The skin of the aircraft will protect against everything but gammas (which are mostly going to be a prompt emission during the blast, and if you are close enough to get zapped by gammas you are probably dead from blast effects anyway) and the air filtration system should take out the large particulates from fallout. But yes, you’re going to have to find somewhere to land sooner or later and it probably won’t be a military base or large civil airport. Fortunately, most military aircraft can land at regional airport-length airfields as long as you don’t care about taking off again, or if you can find a straight bit of three lane highway without an overpass you should be able to land. Your next trick is to find shelter, uncontaminated and potable water, and eventually a food source, which probably means joining up with a group.
If you are downwind of heavy fallout or are in the path of masses of surviving refugees, you are pretty fucked regardless of what you do. Save a bullet for yourself because bleeding out through every orifice or being savaged by an angry mob is not a pleasant or quick exit from this mortal coil.
Stranger
No problem. Thanks, actually.
The OP started from the premise of a local exchange. Overflying India & Pakistan while they decide to go at it.
That suggests plenty of fuel to fly out of range of the conflict assuming they can fly beyond the borders before getting unlucky enough to be too close to any one blast. Landing elsewhere ought to be no big deal.
For sure if the whole world starts expending their entire arsenal finding a place to at least land safely will be harder. Ironically, being over e.g. Pakistan westbound bound for e.g. London when the festivities start would be better than being over the central USA at the same time.
There are plenty of locations in e.g. northern Africa that are not likely to be targeted and are well within the fuel range remaining. Whereas not too many in the USA.
You’ll often hear the residents of some random small town in the US talking about how the local whatever-it-is factory was so important, that it put the town on the list of Soviet ICBM targets. Which is partly just hometown pride, of course, but when Russia has ~6000 nukes, even with the high-priority targets getting multiple weapons aimed at them, there’s still plenty of room for targeting rinky-dink towns, too. Allowing for those redundantly-targeted high priorities, that’s around 100 per state.
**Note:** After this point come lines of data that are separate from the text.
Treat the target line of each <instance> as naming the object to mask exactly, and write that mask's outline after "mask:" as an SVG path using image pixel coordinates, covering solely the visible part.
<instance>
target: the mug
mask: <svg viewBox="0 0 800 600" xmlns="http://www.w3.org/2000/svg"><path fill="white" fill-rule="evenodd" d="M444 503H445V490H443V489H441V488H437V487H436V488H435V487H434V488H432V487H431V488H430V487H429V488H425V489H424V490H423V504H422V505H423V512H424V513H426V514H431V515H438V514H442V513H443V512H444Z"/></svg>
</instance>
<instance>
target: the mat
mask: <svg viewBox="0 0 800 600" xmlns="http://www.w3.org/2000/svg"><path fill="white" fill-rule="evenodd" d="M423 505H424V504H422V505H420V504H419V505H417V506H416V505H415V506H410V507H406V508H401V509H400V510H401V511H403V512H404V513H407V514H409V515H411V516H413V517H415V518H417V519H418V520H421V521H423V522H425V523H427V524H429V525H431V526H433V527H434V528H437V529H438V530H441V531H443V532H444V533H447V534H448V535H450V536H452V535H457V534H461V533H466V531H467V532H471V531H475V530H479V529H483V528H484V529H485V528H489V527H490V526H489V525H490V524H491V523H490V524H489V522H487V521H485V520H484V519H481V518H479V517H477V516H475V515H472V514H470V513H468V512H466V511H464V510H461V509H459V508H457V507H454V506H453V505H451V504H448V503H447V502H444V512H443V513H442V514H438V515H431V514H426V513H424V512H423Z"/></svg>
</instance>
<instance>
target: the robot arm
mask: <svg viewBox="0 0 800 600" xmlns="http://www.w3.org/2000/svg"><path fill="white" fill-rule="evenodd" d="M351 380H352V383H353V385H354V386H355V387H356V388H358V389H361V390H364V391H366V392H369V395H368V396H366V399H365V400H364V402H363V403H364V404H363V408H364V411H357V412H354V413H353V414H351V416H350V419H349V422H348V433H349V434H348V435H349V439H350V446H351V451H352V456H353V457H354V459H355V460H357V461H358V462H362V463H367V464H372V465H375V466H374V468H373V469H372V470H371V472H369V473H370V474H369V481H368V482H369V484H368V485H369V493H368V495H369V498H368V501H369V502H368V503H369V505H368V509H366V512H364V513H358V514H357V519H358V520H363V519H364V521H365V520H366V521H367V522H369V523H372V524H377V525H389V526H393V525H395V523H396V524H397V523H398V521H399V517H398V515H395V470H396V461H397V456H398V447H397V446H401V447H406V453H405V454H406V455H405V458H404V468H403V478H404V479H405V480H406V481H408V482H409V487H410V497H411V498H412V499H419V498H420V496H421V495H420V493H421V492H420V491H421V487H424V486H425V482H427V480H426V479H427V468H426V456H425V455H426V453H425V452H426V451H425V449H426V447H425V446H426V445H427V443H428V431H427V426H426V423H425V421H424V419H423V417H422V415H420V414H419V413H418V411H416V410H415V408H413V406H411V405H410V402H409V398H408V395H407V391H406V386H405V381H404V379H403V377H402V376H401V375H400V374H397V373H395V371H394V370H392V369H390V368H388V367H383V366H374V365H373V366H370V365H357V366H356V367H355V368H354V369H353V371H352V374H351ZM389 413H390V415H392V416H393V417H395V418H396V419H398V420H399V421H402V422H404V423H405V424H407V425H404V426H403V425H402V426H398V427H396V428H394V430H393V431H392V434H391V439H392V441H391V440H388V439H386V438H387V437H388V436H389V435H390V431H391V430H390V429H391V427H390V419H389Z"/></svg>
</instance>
The 100th biggest city in Ohio, for instance, is Steubenville, at a population of 18,029.
Also, because the area of effect of nuclear weapons is large enough against civilian targets that multiple towns can be in the same danger zone.
I recall a Cold War general saying that towns in Western Europe were “half a kiloton apart” (one of the creepier standards of measurement I’ve run across). Nukes are too indiscriminate for there to be a real distinction between targets that are even in the same general region.
Surely you can’t be serious
Airports, especially those that are joint military / civilian airports will have large craters in their runways. I’d expect ATC to be out/dead (at least those at the airport, maybe Center is up), GPS to be wonky at best with at least some of those satellites most likely knocked out. While the ground based navaids would have generator power will they survive the EMP; for that matter, how many of the plane’s systems get fried in the pulse? What about other planes that were closer? This is going to be some true IFR (I Follow Roads) flying.
Is there any procedure for if an airport it out? Do you just turn approach frequency into a CTAF? Head on a swivel looking for other planes that may not have radios, while gaping at the ‘new’ city skyline in shock & awe, while also looking for a suitable large cornfield to attempt a landing. I’m assuming there will be traffic, or at least vehicles on the interstates making them unsuitable emergency landing strips.
The best option would be to be in a plane early on in a transcontinental flight so you have a lot of fuel to go somewhere else in the world. After that, one might be better off in a bush plane with limited electronics & the ability to land almost anywhere rather than a heavy that’s already starting it’s descent.
Even if you weren’t blinded looking out your window, or the EMP disabled your plane, or the pilots weren’t blinded by the blast, you’ve still got the matter of getting to the ground. You’d have to hope that there is still some semblance of traffic control and that there is an airport that hasn’t been reduced to rubble. I think the lucky ones in such a situation would be those who were vaporized at the outset.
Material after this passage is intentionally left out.